Dongfang Liang’s current research topics include the scour and liquefaction around offshore structures, tsunami wave propagation, run-up and impact on coastal structures, flood risk modelling, turbulent mixing and water quality modelling.

Xuanyu Zhao

PhD student

Xuanyu is a PhD student at the Engineering Department at the University of Cambridge and a member of Darwin College. Upon completion of his BEng in Hydraulic Engineering in China, Xuanyu was awarded the Marie-Curie fellowship from the European Commission to conduct his doctoral research at the Geotechnical Research Group in Cambridge. His research involves developing an advanced numerical software for modelling soil-water interactions, of which the understanding is crucial within the field of hydraulic engineering.

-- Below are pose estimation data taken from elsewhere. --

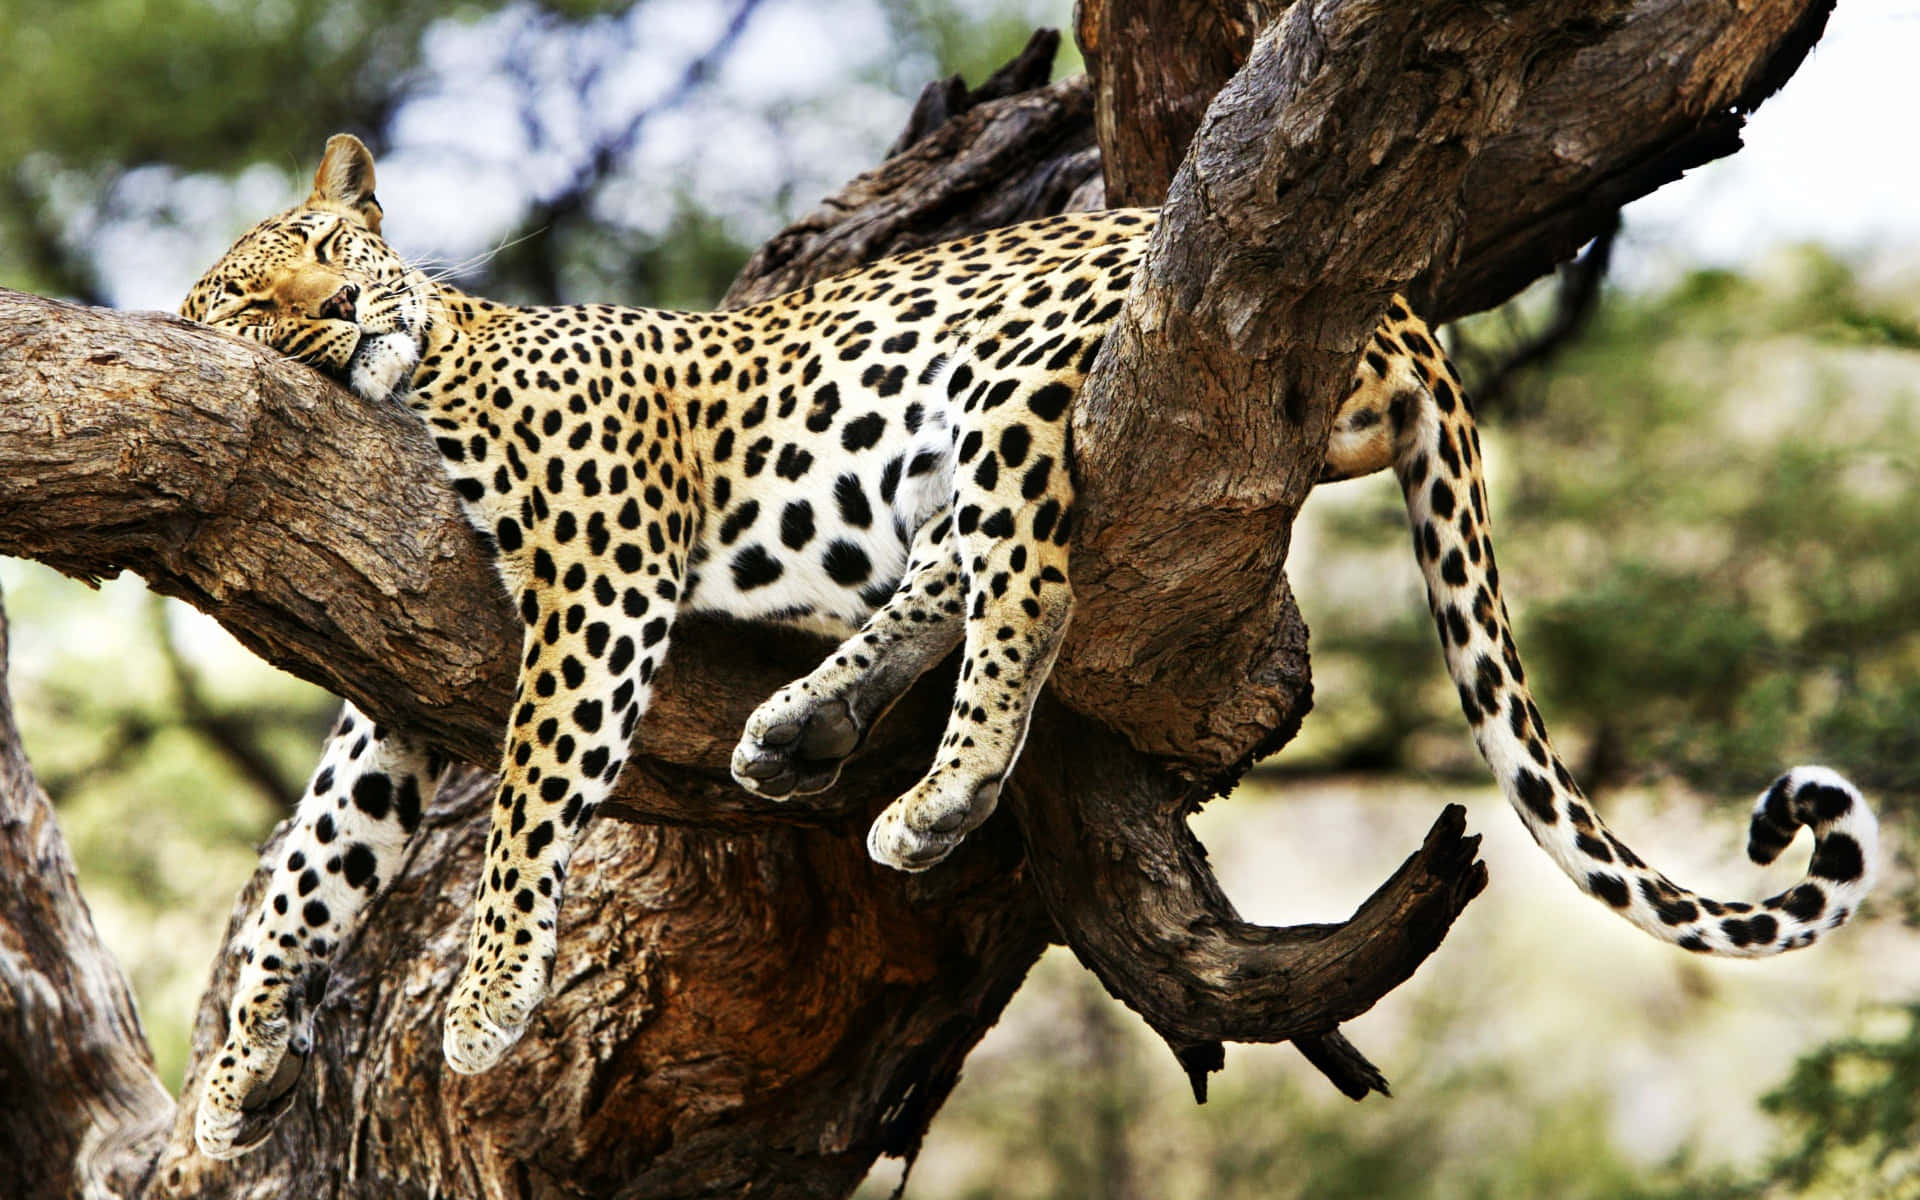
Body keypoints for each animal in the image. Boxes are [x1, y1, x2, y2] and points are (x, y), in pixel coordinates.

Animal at [180, 135, 1873, 1159]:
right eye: (252, 300)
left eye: (330, 244)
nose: (339, 311)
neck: (430, 368)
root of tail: (1398, 304)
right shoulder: (399, 678)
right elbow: (316, 859)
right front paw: (232, 1073)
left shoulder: (599, 580)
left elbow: (530, 805)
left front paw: (481, 1003)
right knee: (958, 570)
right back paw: (803, 727)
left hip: (1008, 383)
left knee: (1032, 587)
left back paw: (934, 795)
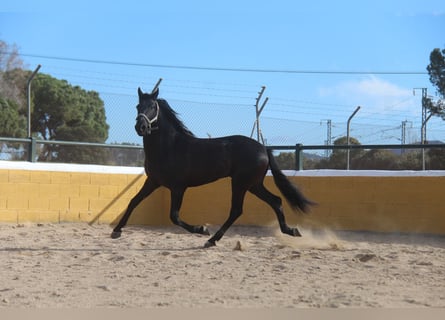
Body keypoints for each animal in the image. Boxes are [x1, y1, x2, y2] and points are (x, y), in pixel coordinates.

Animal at [110, 87, 312, 248]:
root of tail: (263, 148)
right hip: (253, 184)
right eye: (138, 107)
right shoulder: (153, 181)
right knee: (275, 201)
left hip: (241, 183)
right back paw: (291, 231)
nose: (141, 127)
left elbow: (174, 216)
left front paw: (202, 229)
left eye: (152, 106)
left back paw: (211, 239)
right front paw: (116, 231)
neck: (169, 147)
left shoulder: (178, 187)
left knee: (237, 210)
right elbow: (133, 202)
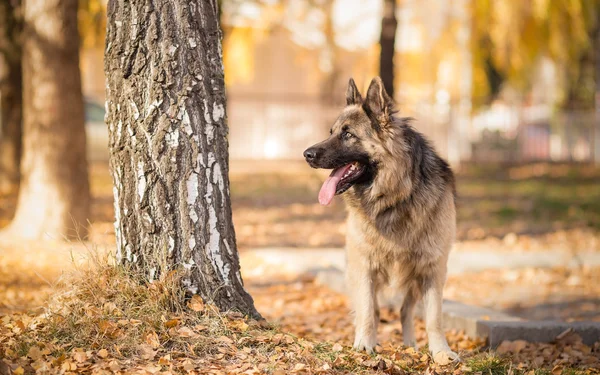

During his time in Cambridge, Xuanyu also received a secondment to Deltares, a major Dutch research institute that enjoys high international prestige for eighteen months. Xuanyu is supervised by Dr. Dongfang Liang.

Lucy Harris

PhD student

Lucy Harris is a PhD student supervised by Dr. Dongfang Liang, from the University of Cambridge. She attained her MEng degree at the University of Oxford in 2015, working on an experimental master’s project on fluid flow through porous media with Dr. Chris Macminn. She obtained an MRes degree from the University of Cambridge in 2017 with the Future Infrastructure and the Built Environment EPSRC funded CDT program, working on a project investigating the dynamics and mixing of density currents, also with Dr. Dongfang Liang from the Engineering Department, and with input from Dr. John Taylor from the Department of Applied Maths and Theoretical Physics. She is currently using the Anura3D MPM code to explore the effect of changing grain size on wave run up height in the case of solitary wave impact on porous seawalls.